Afrique du Sud : l’ultimatum aux migrants illégaux expire, les tensions montent
1 juillet 2026 Non Par LA RÉDACTIONL’Afrique du Sud traverse une nouvelle crise marquée par une montée des sentiments anti-immigrés. Le mouvement « March and March », qui exige le départ des migrants africains en situation irrégulière, a intensifié la pression sur des millions d’étrangers installés dans le pays. Malgré les appels au calme du président Cyril Ramaphosa, la peur et l’incertitude gagnent les communautés concernées.
Des manifestations ont eu lieu dans plusieurs villes, notamment à Johannesburg, où des milliers de personnes ont dénoncé la présence de migrants qu’elles accusent d’aggraver le chômage, l’insécurité et les difficultés économiques. Plusieurs pays africains, dont le Ghana, ont déjà organisé le rapatriement volontaire de certains de leurs ressortissants.
Cette nouvelle vague de xénophobie intervient dans un contexte de crise économique persistante. Avec un taux de chômage proche de 40 %, des inégalités profondes et une insécurité croissante, les migrants sont devenus des boucs émissaires dans un climat politique tendu. Les réseaux sociaux et les discours de certains responsables politiques alimentent également cette hostilité.
Le président Cyril Ramaphosa a condamné « la xénophobie, l’afrophobie et toute autre forme d’intolérance », rappelant les valeurs de solidarité héritées de Nelson Mandela.

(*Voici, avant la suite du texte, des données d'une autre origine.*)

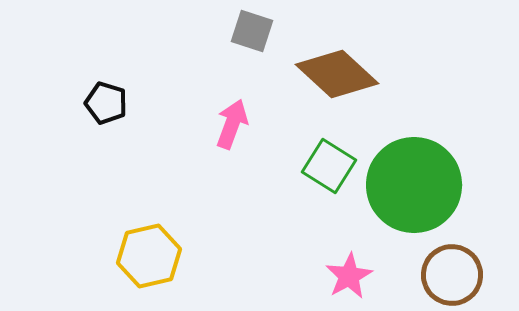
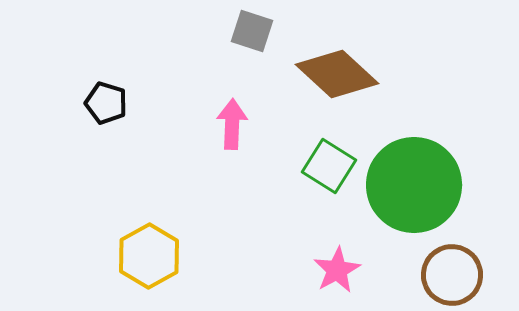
pink arrow: rotated 18 degrees counterclockwise
yellow hexagon: rotated 16 degrees counterclockwise
pink star: moved 12 px left, 6 px up
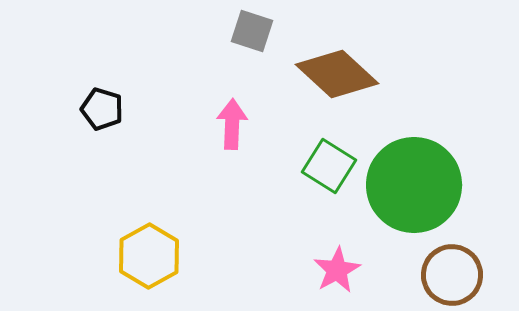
black pentagon: moved 4 px left, 6 px down
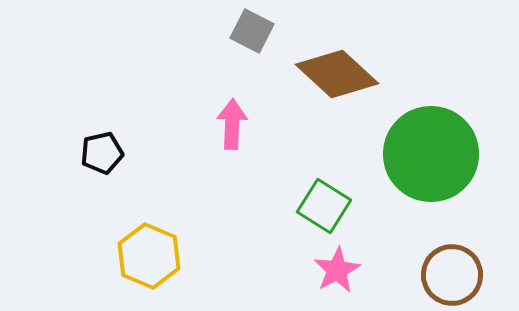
gray square: rotated 9 degrees clockwise
black pentagon: moved 44 px down; rotated 30 degrees counterclockwise
green square: moved 5 px left, 40 px down
green circle: moved 17 px right, 31 px up
yellow hexagon: rotated 8 degrees counterclockwise
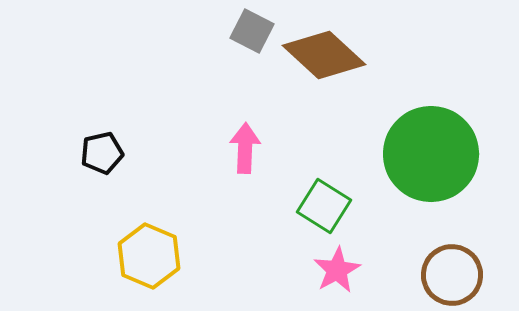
brown diamond: moved 13 px left, 19 px up
pink arrow: moved 13 px right, 24 px down
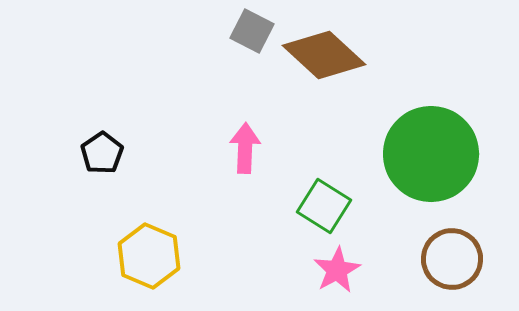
black pentagon: rotated 21 degrees counterclockwise
brown circle: moved 16 px up
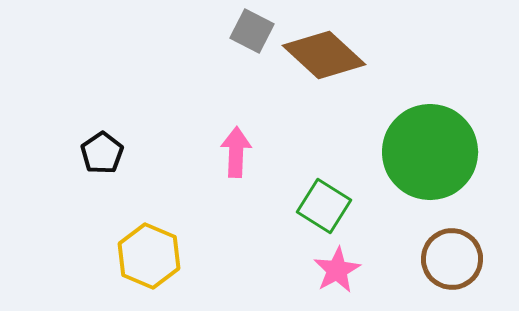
pink arrow: moved 9 px left, 4 px down
green circle: moved 1 px left, 2 px up
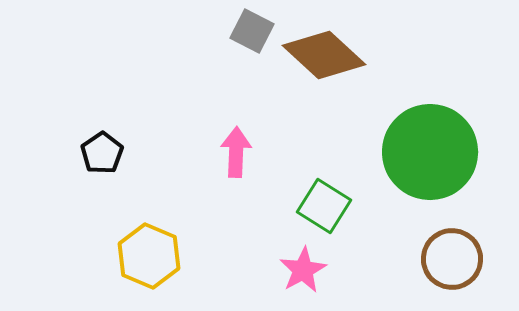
pink star: moved 34 px left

Toutefois, ces déclarations peinent à calmer les tensions, alors que certains responsables politiques proposent des mesures inspirées de la politique migratoire américaine pour lutter contre l’immigration clandestine.
Cette situation fait craindre une résurgence des violences xénophobes qui avaient déjà ensanglanté l’Afrique du Sud en 2008 et en 2019. De nombreux observateurs appellent les autorités à privilégier le dialogue, la protection des populations vulnérables et des solutions durables face aux défis économiques et sociaux.